Like a picnic besieged by yellow jackets, Bank of America's financial results this year have shown appetizing particulars that were nonetheless difficult for investors to fully enjoy.

The bank has slashed expenses, built a sturdy capital position, and gradually shifted away from volatile businesses toward stable and lucrative ones.

But it's also plagued by swarming litigation costs. They will sting again in the third quarter but then quickly begin to clear away. Starting next year, BofA investors will get a glimpse of two things they haven't seen in years: a fairly clean income statement and a decent dividend.
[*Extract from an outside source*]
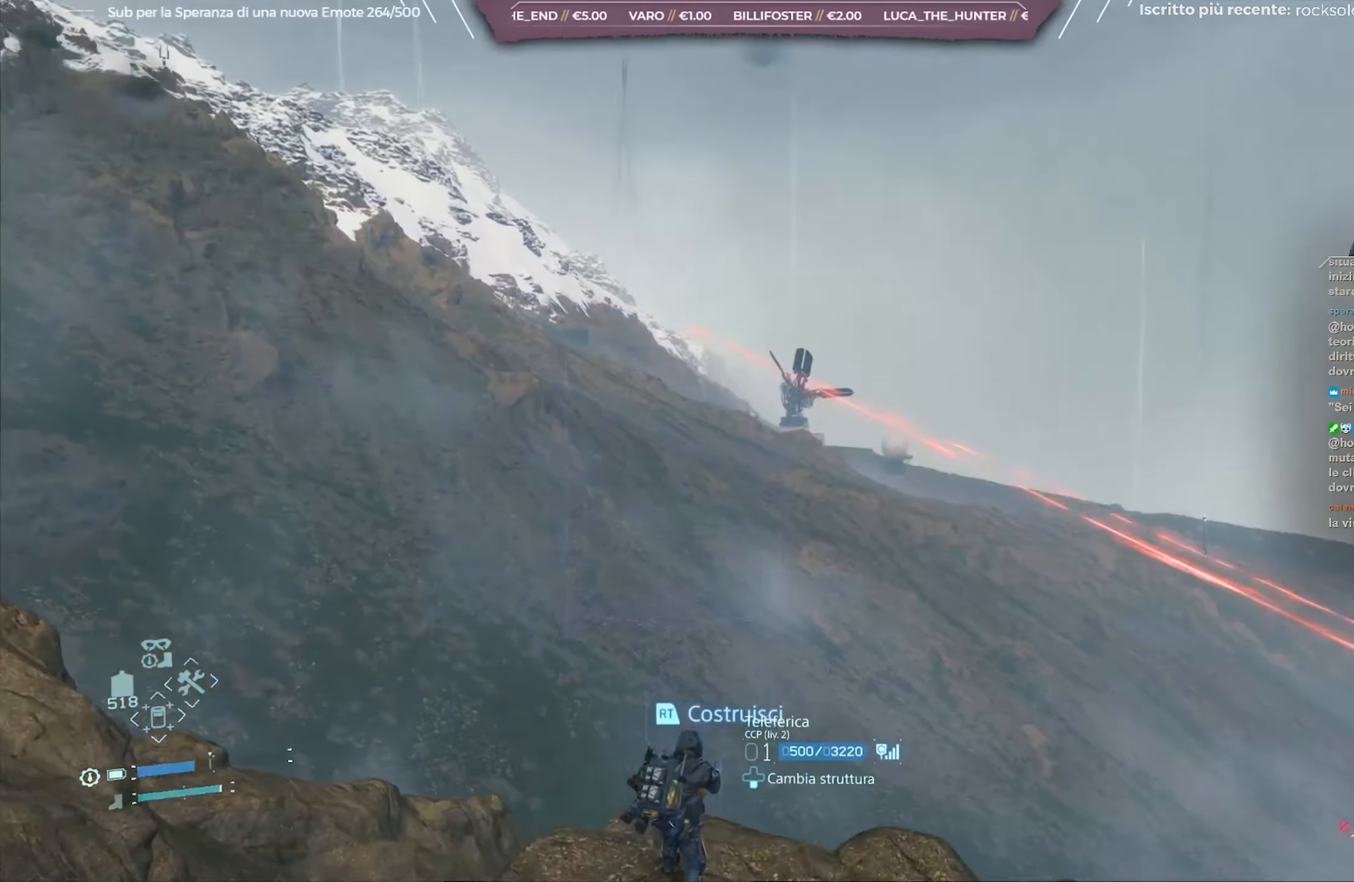
{"buttons": ["L2"], "left_stick": "left", "right_stick": "down-right", "events": [[117, "left_stick", "center"], [450, "left_stick", "left"]]}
By 2017, earnings per share could hit $2, versus an estimated 75 cents this year. Shareholders by then will have seen a string of steady increases in earnings and dividends, with fewer and smaller legal surprises.

They could be willing to pay $25 a share by that point, or 12.5 times earnings, versus a recent $17. Add a buck per share in cumulative dividends and BofA stock could return 50% over the next three years, and perhaps sooner.
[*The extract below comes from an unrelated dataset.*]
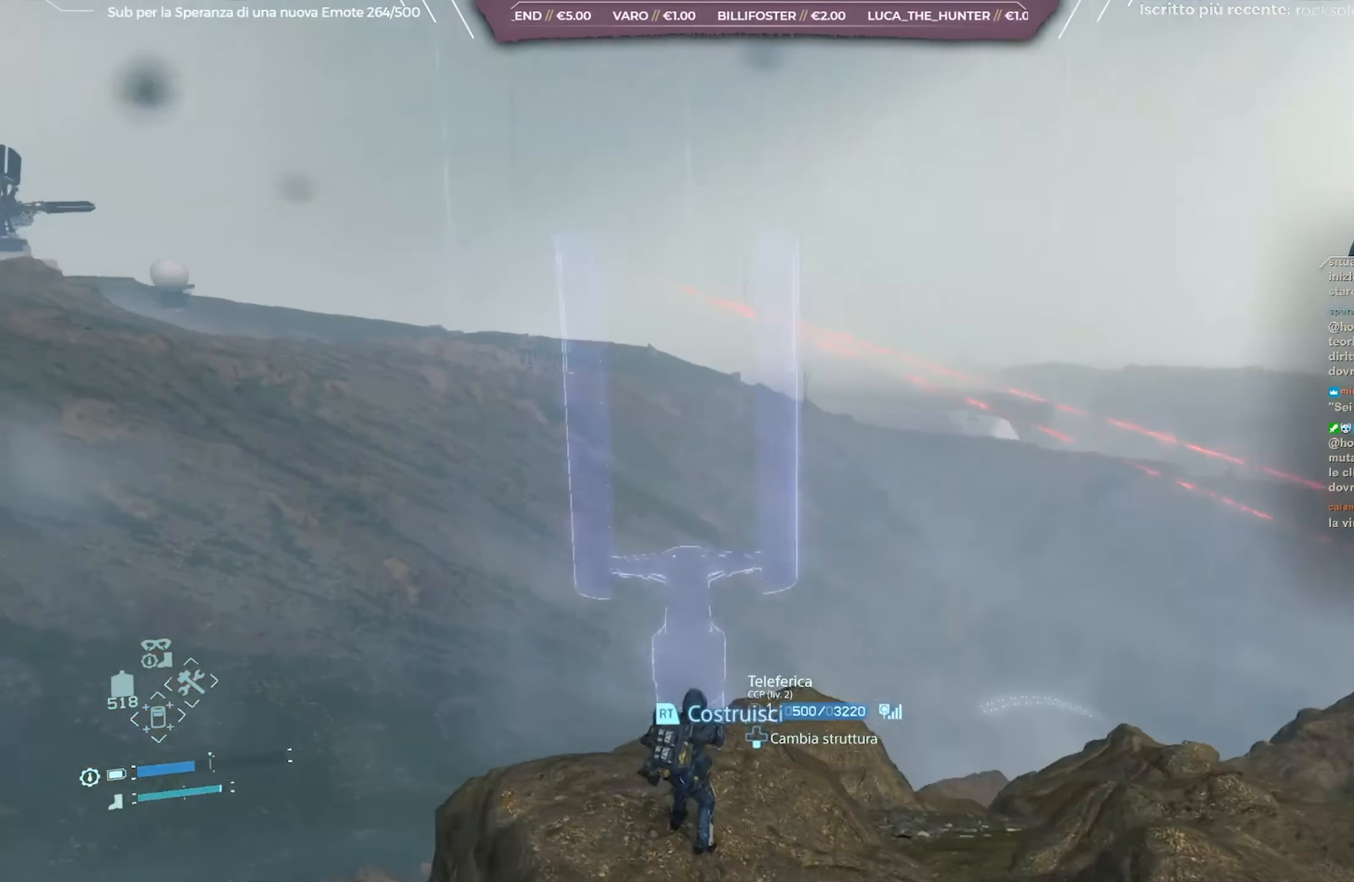
{"buttons": ["L2"], "left_stick": "center", "right_stick": "down-right", "events": [[433, "left_stick", "center"]]}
Bank of America is the second-largest U.S. bank by total assets, with $2.17 trillion versus $2.52 trillion for J.P. Morgan Chase. Few big banks have been hit harder by legal overhang from the global financial crisis than BofA, where litigation has gobbled up 30% of core profit since 2013, double the average for peers.
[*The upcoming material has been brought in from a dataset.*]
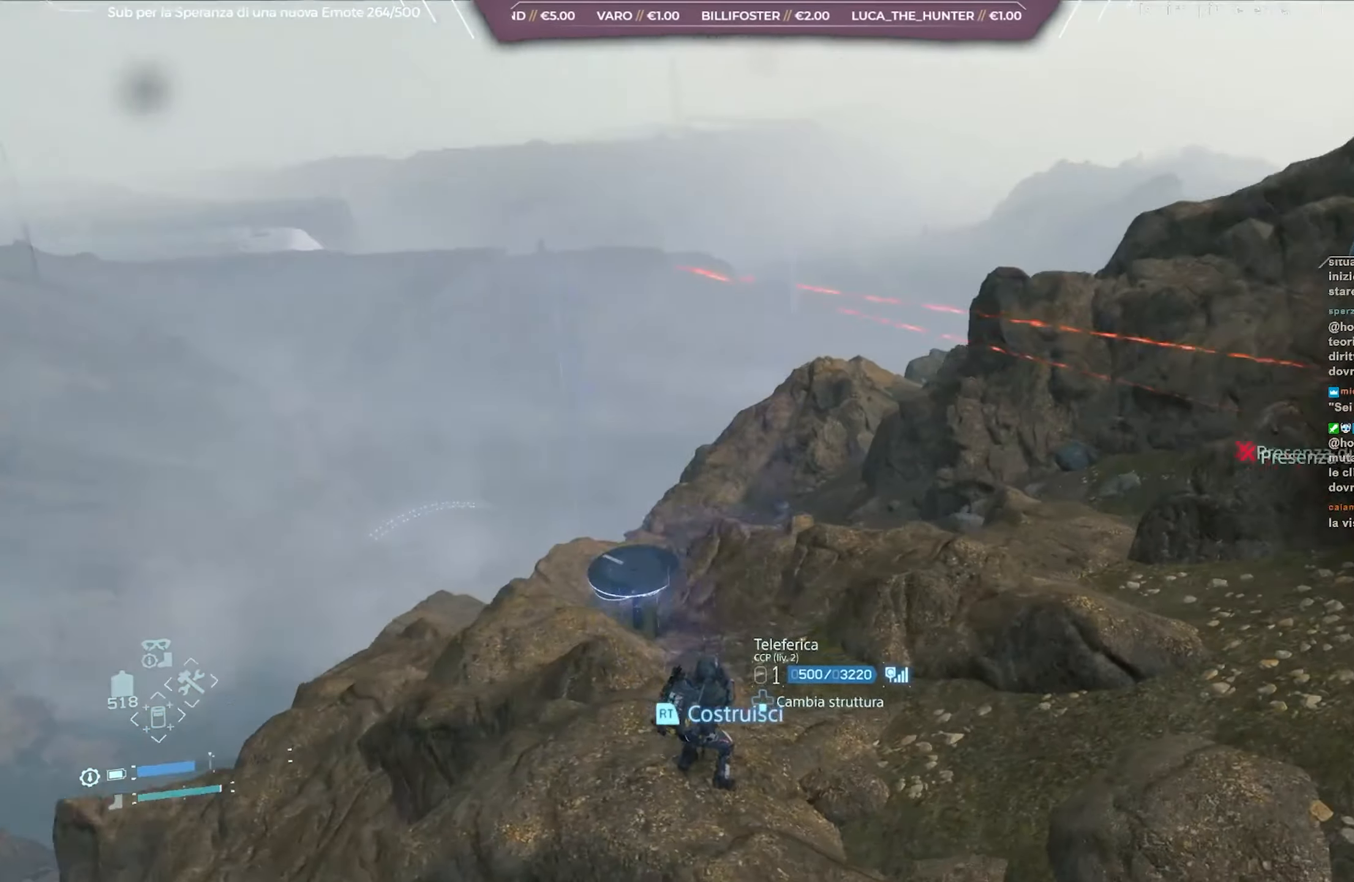
{"buttons": ["L2"], "left_stick": "center", "right_stick": "center", "events": [[233, "left_stick", "left"], [317, "right_stick", "center"], [383, "left_stick", "center"]]}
In August, BofA reached a $17 billion settlement with the Justice Department over mortgage lending, which will bring its total legal tab since the financial crisis to well over $65 billion. Look for another messy report in mid-October, when the bank releases third-quarter numbers.

The good news: BofA reckons it has resolved claims on 95% of mortgage securities where claims have been filed or threatened. Starting in the fourth quarter, profit statements could once again begin to be dominated by, well, profits.

"There's a lot of talk about when earnings will get back to normal," Chief Executive Brian Moynihan told Barron's recently. "But we're already seeing rising profit in most of our core businesses, offset by legacy costs."

In a note this month upgrading BofA shares to Buy from Neutral, Goldman Sachs pointed out that, looking beyond litigation costs and other one-time items, BofA has shown the largest reduction in earnings volatility among its peers in recent years, and the stablest trading revenues since 2013.

Better earnings stability and higher dividends have helped Wells Fargo, for example, fetch a premium stock valuation of 1.7 times this year's estimated book value, versus 0.8 times for BofA. As steadier earnings for the latter begin to shine through, its discount should narrow.

A bigger dividend should help. The Street predicts 55 cents a share by 2017, or 3.2% of today's price.